THE EXERCISE: Reproduce the data below, switching every "bounding box" to "enclosing box" and keeping everything else the same. Omit the pictures from your output.

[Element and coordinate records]
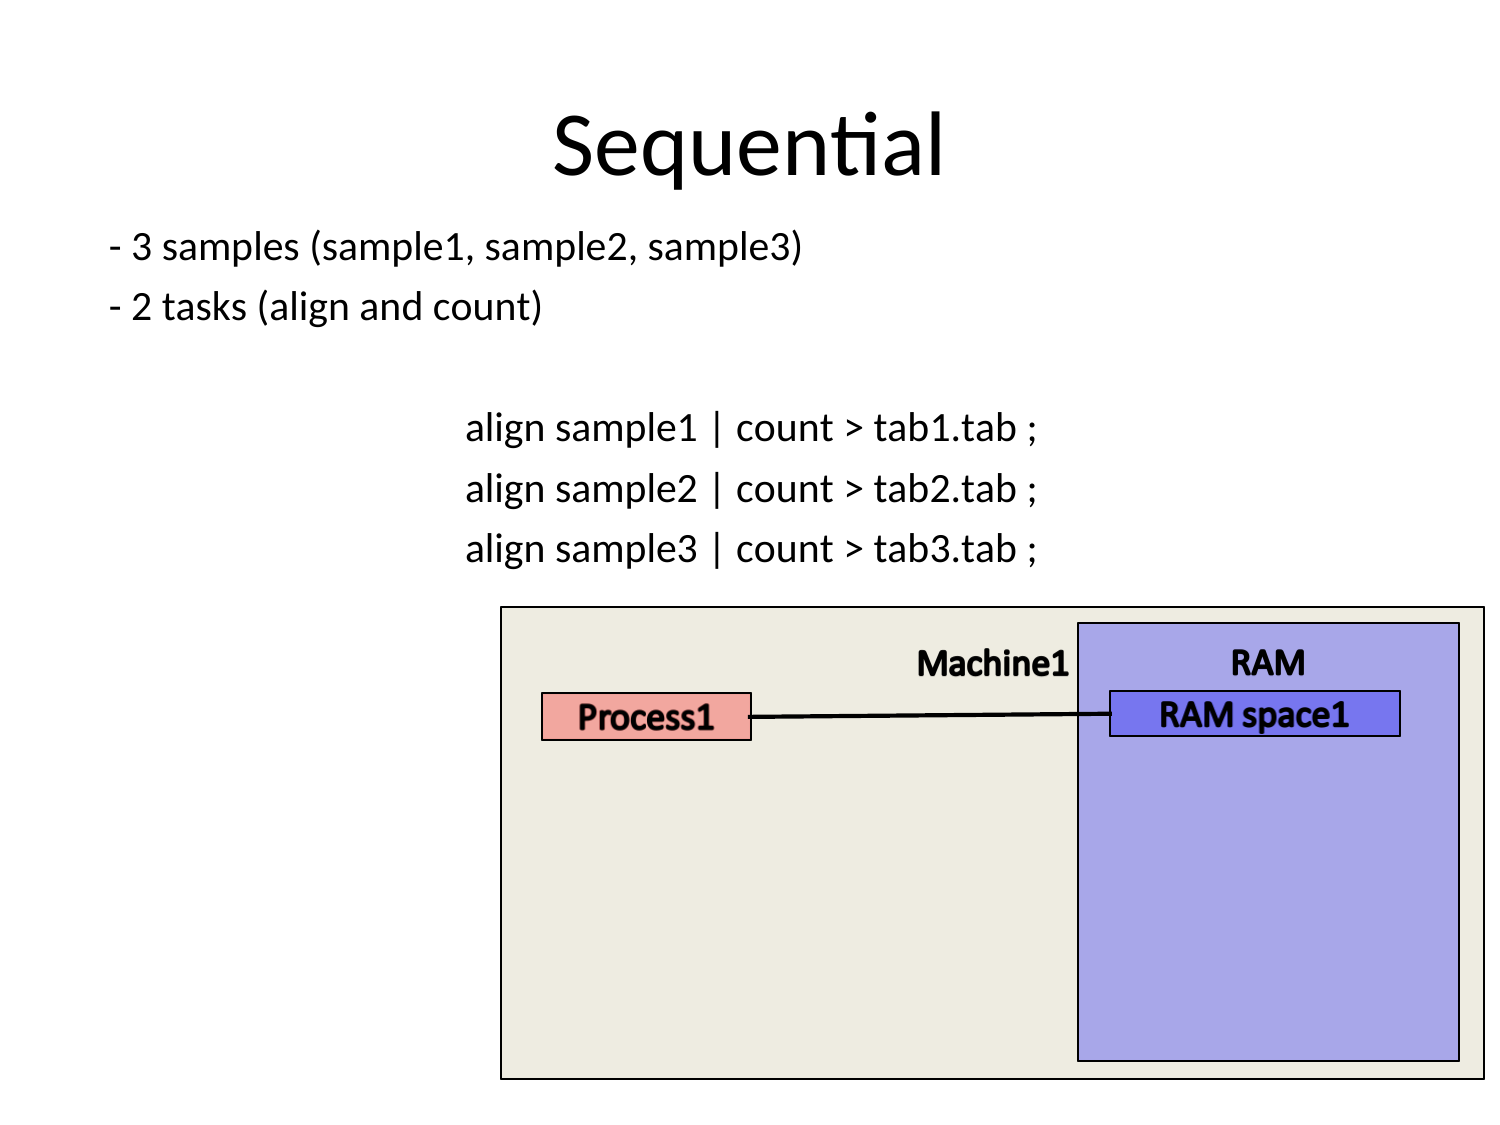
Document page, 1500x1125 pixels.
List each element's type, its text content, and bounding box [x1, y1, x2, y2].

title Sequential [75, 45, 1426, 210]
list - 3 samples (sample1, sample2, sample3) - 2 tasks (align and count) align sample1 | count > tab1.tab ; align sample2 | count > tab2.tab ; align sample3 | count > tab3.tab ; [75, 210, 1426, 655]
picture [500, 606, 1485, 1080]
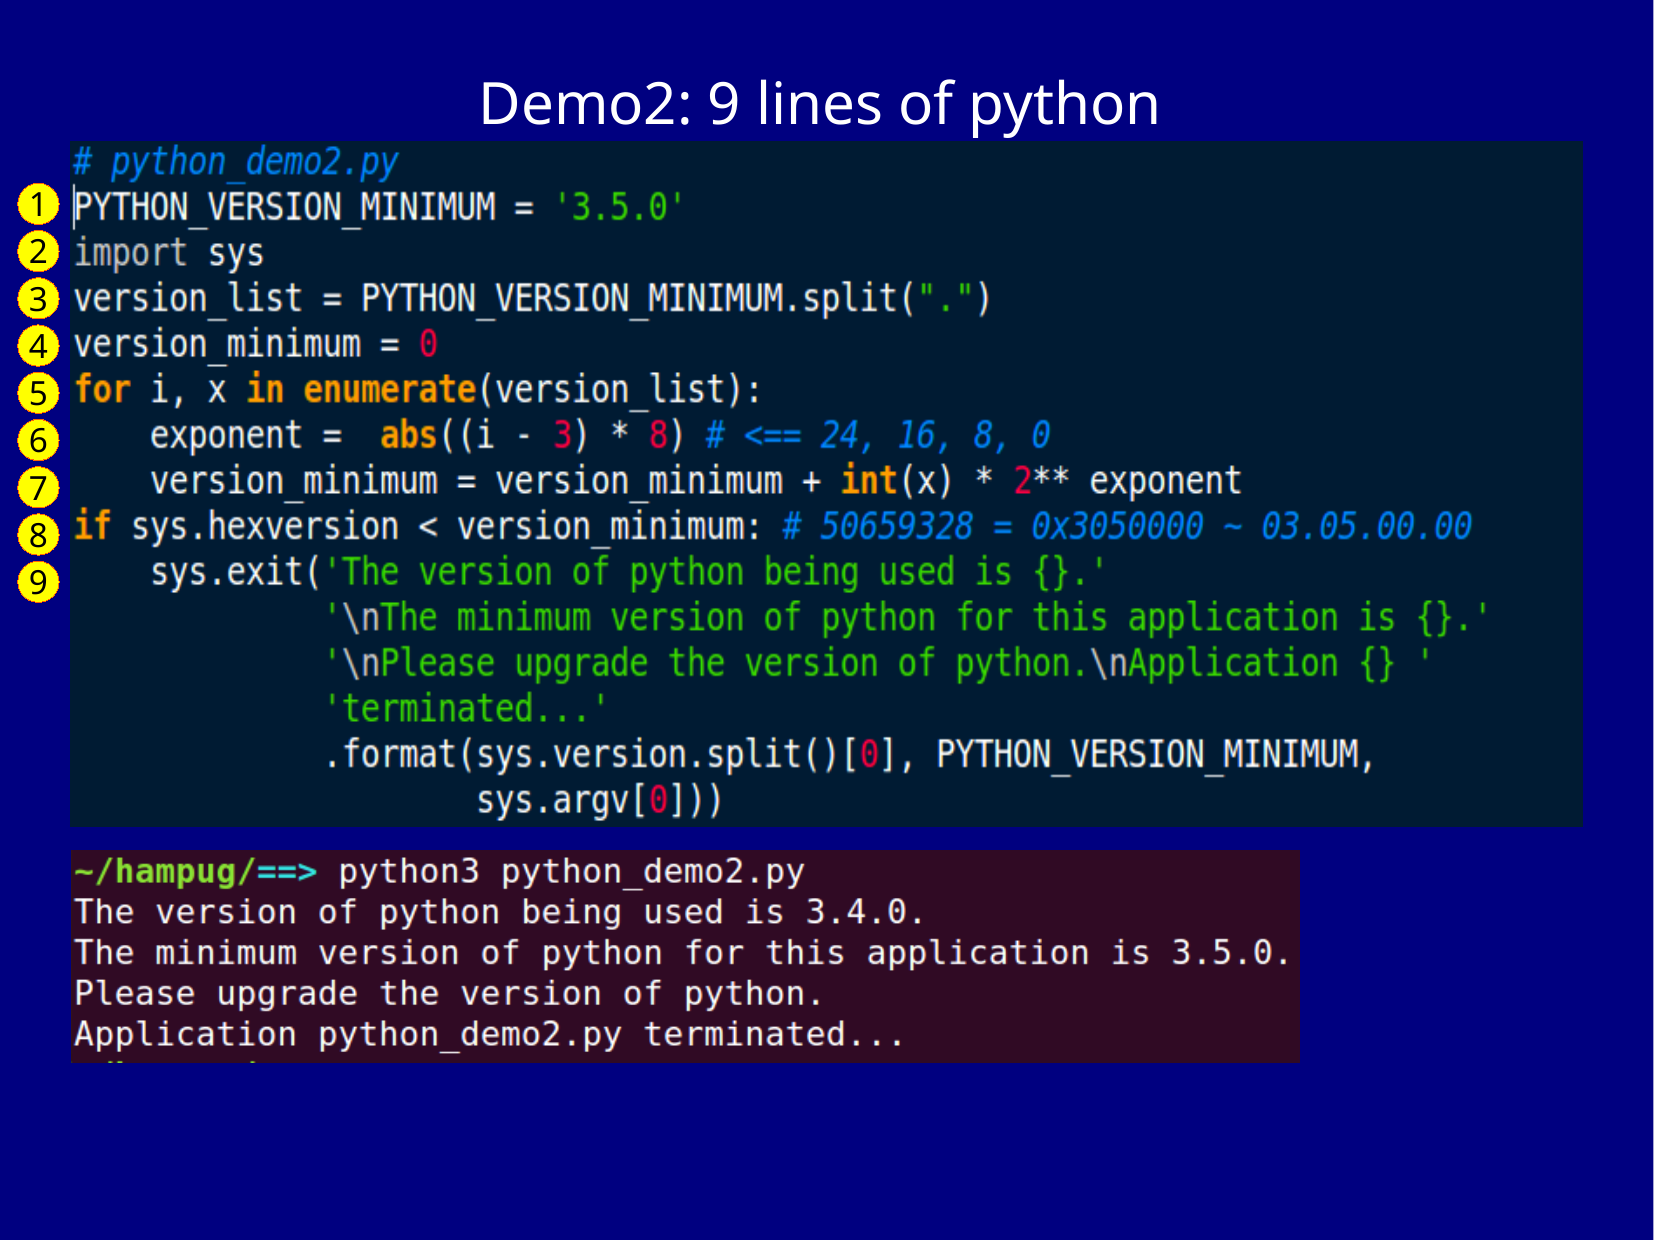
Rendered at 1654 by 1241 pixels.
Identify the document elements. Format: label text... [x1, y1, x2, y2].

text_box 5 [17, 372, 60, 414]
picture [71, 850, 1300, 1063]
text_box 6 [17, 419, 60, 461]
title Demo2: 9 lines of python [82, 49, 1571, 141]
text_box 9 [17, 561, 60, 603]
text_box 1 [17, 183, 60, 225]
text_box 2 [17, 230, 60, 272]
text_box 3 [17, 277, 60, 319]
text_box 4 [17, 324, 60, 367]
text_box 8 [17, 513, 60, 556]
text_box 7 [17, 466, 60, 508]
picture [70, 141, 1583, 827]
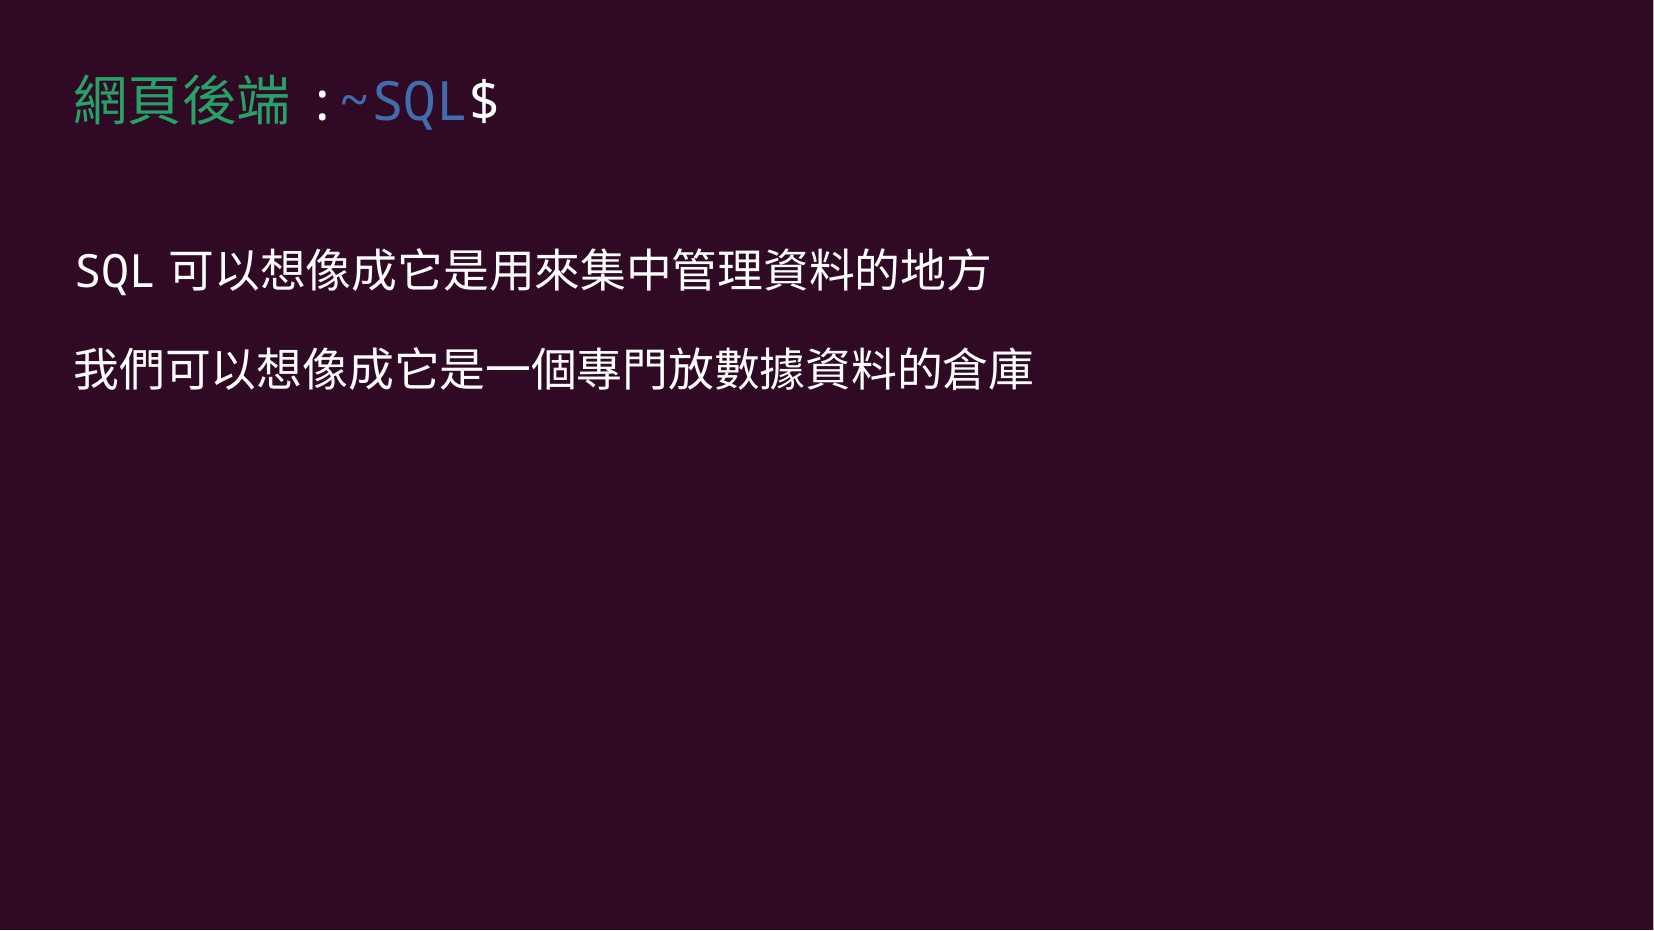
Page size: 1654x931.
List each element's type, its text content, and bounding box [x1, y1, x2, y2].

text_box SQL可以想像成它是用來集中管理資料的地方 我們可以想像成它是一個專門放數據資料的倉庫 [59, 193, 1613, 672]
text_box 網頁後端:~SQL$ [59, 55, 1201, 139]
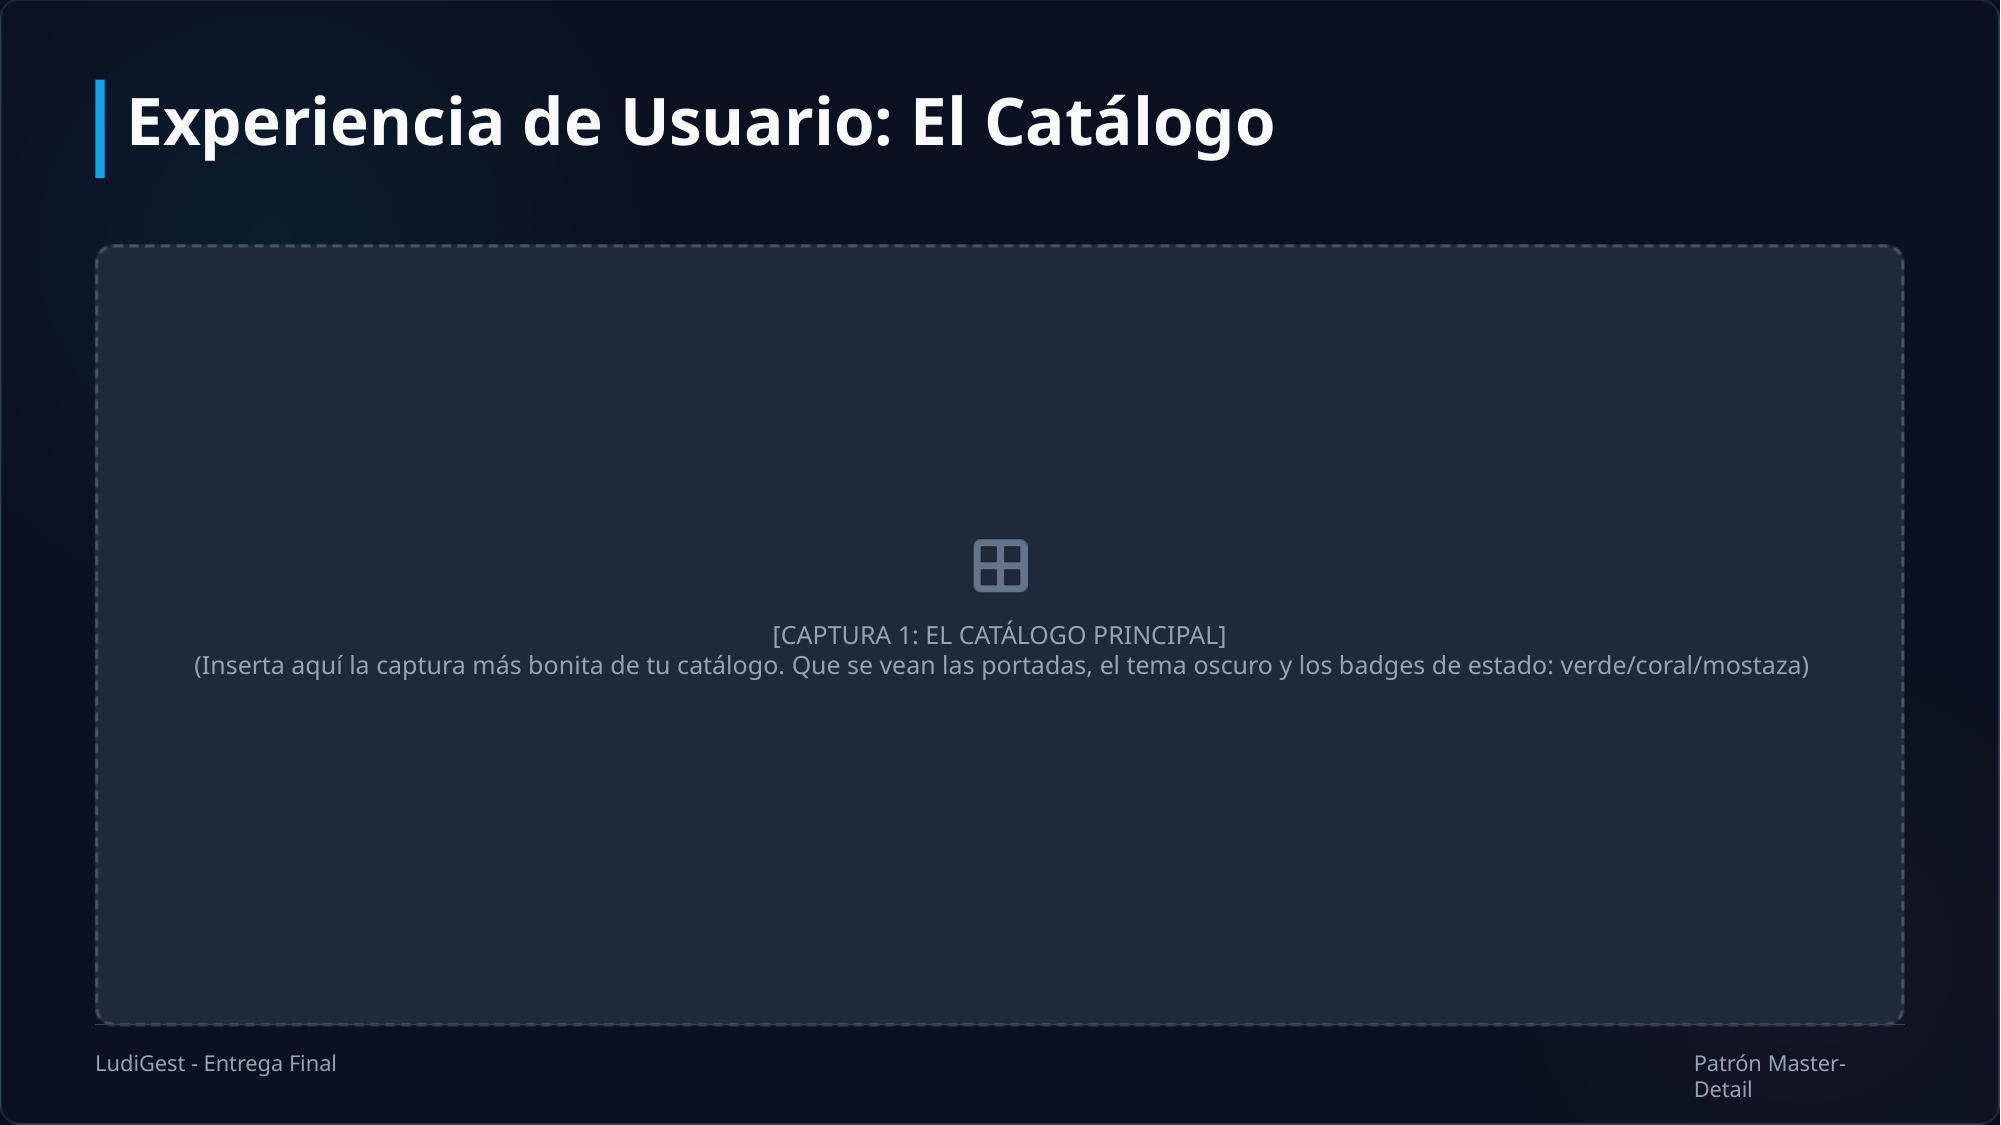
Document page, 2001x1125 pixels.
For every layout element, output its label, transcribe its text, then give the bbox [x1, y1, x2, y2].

THE OUTPUT:
Document page, 1500x1125 pixels.
List each element's type, its text content, and enclosing box [x1, y1, x2, y2].

title Sequential [75, 45, 1426, 210]
list - 3 samples (sample1, sample2, sample3) - 2 tasks (align and count) align sample1 | count > tab1.tab ; align sample2 | count > tab2.tab ; align sample3 | count > tab3.tab ; [75, 210, 1426, 655]
picture [500, 606, 1485, 1080]
Rendered at 1654 by 1241 pixels.
Identify the document elements. Format: label text... [x1, y1, x2, y2].

text_box 5 [17, 372, 60, 414]
picture [71, 850, 1300, 1063]
text_box 6 [17, 419, 60, 461]
title Demo2: 9 lines of python [82, 49, 1571, 141]
text_box 9 [17, 561, 60, 603]
text_box 1 [17, 183, 60, 225]
text_box 2 [17, 230, 60, 272]
text_box 3 [17, 277, 60, 319]
text_box 4 [17, 324, 60, 367]
text_box 8 [17, 513, 60, 556]
text_box 7 [17, 466, 60, 508]
picture [70, 141, 1583, 827]
Page size: 1654x931.
List each element's type, its text content, and enclosing box [x1, y1, x2, y2].

text_box SQL可以想像成它是用來集中管理資料的地方 我們可以想像成它是一個專門放數據資料的倉庫 [59, 193, 1613, 672]
text_box 網頁後端:~SQL$ [59, 55, 1201, 139]
Document page, 2001x1125 pixels.
For every layout element, output its label, transcribe its text, then give the bbox [x1, y1, x2, y2].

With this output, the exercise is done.